* _RECORDS SHOWN_
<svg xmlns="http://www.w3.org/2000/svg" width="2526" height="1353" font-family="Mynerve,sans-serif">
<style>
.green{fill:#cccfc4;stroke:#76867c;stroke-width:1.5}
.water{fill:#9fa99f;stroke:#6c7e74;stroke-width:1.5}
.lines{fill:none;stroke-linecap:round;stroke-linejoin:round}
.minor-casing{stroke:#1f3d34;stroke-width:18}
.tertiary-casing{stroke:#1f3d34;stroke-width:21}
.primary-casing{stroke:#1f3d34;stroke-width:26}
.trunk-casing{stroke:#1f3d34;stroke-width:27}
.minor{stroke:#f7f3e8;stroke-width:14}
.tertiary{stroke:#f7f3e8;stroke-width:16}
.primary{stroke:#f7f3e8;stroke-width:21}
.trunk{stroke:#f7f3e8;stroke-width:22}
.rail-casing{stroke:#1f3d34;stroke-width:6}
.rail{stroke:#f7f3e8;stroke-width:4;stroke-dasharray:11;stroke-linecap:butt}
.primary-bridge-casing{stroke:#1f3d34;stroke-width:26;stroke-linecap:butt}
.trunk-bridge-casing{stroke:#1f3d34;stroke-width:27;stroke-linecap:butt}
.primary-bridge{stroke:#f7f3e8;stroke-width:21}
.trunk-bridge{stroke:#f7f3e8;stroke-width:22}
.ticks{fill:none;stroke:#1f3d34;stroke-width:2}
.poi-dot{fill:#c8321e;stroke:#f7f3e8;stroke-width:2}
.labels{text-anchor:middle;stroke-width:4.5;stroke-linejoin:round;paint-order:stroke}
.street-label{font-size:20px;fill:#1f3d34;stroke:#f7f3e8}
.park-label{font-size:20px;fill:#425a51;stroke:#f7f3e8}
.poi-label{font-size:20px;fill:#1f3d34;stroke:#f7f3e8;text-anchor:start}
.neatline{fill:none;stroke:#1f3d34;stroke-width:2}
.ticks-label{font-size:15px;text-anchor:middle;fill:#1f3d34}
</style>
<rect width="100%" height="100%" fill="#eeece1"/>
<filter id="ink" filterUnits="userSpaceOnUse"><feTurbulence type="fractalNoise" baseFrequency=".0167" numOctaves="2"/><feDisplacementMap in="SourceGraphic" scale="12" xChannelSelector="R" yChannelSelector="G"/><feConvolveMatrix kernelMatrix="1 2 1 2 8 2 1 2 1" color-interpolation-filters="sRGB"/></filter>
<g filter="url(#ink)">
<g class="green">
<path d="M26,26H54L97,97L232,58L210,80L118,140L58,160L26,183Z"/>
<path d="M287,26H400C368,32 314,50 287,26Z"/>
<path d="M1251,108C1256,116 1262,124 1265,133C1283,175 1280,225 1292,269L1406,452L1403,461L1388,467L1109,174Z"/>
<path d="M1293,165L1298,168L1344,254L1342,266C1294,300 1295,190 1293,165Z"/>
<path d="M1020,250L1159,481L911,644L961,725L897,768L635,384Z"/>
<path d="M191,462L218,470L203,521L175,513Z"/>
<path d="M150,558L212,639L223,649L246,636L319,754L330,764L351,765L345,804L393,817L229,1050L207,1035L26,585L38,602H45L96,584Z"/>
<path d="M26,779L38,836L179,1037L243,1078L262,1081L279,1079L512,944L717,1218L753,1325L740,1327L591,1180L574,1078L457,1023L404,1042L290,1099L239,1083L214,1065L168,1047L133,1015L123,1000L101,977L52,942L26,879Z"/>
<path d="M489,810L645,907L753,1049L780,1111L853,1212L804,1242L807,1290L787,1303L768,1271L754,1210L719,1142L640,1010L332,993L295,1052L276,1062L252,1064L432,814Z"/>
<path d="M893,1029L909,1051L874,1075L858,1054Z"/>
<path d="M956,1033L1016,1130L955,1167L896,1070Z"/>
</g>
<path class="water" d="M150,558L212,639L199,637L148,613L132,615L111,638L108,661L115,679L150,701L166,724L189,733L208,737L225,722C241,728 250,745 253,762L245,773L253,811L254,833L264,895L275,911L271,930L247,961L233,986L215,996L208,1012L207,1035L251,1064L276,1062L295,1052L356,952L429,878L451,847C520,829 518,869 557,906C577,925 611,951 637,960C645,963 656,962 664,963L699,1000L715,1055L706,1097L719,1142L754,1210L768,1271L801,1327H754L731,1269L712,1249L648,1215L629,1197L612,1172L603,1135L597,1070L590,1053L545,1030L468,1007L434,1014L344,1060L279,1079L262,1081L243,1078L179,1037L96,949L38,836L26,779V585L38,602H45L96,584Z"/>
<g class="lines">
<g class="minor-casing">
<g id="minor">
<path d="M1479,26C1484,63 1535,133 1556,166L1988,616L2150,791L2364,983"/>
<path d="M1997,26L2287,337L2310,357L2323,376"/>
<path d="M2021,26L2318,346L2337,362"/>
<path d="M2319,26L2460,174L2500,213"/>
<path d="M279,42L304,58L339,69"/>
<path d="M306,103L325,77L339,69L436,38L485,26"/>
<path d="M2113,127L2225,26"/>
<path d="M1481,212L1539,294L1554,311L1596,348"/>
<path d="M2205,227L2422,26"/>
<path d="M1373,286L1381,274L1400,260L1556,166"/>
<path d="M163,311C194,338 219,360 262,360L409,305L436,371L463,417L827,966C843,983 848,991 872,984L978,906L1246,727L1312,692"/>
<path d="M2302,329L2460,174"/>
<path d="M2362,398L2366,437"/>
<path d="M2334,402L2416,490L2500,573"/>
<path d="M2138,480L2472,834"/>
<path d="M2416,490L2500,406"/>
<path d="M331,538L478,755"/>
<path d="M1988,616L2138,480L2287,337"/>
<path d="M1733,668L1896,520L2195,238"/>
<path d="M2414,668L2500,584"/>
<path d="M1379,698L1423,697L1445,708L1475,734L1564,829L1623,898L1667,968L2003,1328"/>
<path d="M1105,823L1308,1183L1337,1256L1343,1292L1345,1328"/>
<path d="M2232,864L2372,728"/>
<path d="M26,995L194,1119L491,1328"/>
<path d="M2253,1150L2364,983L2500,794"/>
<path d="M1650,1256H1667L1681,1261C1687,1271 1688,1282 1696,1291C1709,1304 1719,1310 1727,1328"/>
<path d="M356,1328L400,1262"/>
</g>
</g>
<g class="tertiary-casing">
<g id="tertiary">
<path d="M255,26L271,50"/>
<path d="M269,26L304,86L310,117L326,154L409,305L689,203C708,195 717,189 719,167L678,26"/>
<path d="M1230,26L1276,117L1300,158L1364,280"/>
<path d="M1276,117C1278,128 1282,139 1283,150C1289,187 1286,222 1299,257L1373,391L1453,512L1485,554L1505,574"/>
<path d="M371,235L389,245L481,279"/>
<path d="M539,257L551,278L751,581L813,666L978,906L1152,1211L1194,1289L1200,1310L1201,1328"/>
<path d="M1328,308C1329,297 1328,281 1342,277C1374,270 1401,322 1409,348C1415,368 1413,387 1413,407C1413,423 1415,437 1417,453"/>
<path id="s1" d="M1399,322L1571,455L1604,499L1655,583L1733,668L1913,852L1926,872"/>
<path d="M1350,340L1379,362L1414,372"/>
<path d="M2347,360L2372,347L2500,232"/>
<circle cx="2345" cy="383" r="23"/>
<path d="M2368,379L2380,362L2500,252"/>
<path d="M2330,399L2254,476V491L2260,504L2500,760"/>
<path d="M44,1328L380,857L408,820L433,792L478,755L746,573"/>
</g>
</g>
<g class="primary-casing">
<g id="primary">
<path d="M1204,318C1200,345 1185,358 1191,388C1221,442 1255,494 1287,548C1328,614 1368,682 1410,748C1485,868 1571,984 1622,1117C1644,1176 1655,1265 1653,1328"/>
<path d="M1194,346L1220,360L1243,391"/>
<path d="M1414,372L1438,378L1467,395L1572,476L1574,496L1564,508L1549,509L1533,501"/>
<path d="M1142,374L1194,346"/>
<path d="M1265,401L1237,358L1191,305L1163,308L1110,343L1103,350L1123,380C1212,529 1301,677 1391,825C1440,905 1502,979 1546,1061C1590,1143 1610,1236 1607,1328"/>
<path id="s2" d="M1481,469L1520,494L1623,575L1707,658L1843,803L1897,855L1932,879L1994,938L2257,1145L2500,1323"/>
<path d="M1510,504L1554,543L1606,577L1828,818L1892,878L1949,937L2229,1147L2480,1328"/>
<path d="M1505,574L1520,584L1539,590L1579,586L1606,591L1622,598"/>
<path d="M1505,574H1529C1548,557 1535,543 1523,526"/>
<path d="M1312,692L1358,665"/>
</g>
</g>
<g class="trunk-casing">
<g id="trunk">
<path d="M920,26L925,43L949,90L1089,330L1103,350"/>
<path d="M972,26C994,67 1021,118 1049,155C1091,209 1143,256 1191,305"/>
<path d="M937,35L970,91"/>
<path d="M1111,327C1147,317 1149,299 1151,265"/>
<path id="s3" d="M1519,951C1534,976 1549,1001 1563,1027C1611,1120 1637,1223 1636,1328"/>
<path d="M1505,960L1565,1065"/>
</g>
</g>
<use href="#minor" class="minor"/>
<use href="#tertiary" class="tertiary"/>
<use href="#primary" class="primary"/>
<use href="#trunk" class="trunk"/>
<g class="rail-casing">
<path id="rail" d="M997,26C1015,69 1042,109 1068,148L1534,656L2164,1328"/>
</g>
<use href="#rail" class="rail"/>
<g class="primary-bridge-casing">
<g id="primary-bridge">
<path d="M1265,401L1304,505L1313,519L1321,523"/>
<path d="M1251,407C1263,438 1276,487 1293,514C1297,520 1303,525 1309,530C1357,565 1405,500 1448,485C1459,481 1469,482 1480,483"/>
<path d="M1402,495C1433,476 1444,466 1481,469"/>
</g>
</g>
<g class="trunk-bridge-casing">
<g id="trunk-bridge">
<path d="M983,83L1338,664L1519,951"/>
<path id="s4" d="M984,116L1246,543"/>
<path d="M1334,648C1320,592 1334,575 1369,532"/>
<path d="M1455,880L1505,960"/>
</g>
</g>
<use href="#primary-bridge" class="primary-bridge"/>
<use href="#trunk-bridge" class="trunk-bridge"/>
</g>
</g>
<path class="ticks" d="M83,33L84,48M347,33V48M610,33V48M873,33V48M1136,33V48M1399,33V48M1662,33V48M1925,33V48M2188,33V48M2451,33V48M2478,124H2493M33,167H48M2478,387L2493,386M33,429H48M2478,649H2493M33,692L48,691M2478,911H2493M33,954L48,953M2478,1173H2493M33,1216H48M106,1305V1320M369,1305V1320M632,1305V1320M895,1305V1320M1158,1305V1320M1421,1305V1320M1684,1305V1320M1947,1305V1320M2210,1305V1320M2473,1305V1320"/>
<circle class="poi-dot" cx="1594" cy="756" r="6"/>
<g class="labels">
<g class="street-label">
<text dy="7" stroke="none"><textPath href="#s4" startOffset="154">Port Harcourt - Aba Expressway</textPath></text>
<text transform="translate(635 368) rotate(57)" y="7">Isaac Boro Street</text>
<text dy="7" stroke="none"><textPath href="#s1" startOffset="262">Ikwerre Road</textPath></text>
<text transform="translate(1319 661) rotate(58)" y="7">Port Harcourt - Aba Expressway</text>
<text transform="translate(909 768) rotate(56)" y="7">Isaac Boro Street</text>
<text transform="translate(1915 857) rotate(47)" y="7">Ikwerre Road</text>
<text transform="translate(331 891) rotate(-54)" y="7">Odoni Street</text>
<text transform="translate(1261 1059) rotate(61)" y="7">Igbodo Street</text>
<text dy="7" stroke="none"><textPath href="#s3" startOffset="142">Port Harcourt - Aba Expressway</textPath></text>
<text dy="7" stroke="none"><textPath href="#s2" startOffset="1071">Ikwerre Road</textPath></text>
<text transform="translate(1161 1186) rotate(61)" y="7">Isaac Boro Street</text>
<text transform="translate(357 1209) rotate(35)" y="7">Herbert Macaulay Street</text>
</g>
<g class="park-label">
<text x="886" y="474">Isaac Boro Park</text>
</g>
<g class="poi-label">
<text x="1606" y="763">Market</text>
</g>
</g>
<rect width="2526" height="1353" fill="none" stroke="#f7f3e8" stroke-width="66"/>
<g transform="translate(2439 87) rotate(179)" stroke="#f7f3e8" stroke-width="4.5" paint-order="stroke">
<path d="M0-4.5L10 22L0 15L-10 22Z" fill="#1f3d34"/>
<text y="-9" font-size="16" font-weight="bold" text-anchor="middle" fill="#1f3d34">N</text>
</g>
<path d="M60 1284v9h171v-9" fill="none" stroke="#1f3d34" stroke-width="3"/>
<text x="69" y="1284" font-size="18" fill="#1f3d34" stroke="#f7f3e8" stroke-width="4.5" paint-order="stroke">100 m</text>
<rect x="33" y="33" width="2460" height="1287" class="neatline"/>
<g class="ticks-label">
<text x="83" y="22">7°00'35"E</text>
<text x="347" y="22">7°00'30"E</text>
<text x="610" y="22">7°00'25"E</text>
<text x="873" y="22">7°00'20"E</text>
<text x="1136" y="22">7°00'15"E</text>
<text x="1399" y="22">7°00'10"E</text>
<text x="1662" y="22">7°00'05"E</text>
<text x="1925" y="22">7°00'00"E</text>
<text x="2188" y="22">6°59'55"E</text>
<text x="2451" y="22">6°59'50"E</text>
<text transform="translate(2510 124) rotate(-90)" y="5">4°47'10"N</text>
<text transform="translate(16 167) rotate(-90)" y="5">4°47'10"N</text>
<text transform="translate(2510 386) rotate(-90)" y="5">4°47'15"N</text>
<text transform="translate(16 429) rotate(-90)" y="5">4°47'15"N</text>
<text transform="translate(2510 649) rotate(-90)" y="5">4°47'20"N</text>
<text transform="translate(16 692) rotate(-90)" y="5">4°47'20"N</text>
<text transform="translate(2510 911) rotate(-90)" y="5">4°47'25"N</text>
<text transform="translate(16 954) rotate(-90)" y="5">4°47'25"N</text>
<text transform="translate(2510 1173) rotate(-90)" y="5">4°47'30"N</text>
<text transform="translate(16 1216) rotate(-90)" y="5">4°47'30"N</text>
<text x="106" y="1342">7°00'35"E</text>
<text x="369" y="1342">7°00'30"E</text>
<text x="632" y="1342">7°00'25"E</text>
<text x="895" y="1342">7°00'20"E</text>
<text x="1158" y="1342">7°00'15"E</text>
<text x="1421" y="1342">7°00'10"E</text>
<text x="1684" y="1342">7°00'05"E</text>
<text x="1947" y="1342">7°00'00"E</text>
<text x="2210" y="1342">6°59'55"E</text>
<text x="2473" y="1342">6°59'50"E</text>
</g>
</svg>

* _WORK ITEM_
The answer should be all lines from the entries above that hold the word "round".

* _TASK OUTPUT_
.lines{fill:none;stroke-linecap:round;stroke-linejoin:round}
.labels{text-anchor:middle;stroke-width:4.5;stroke-linejoin:round;paint-order:stroke}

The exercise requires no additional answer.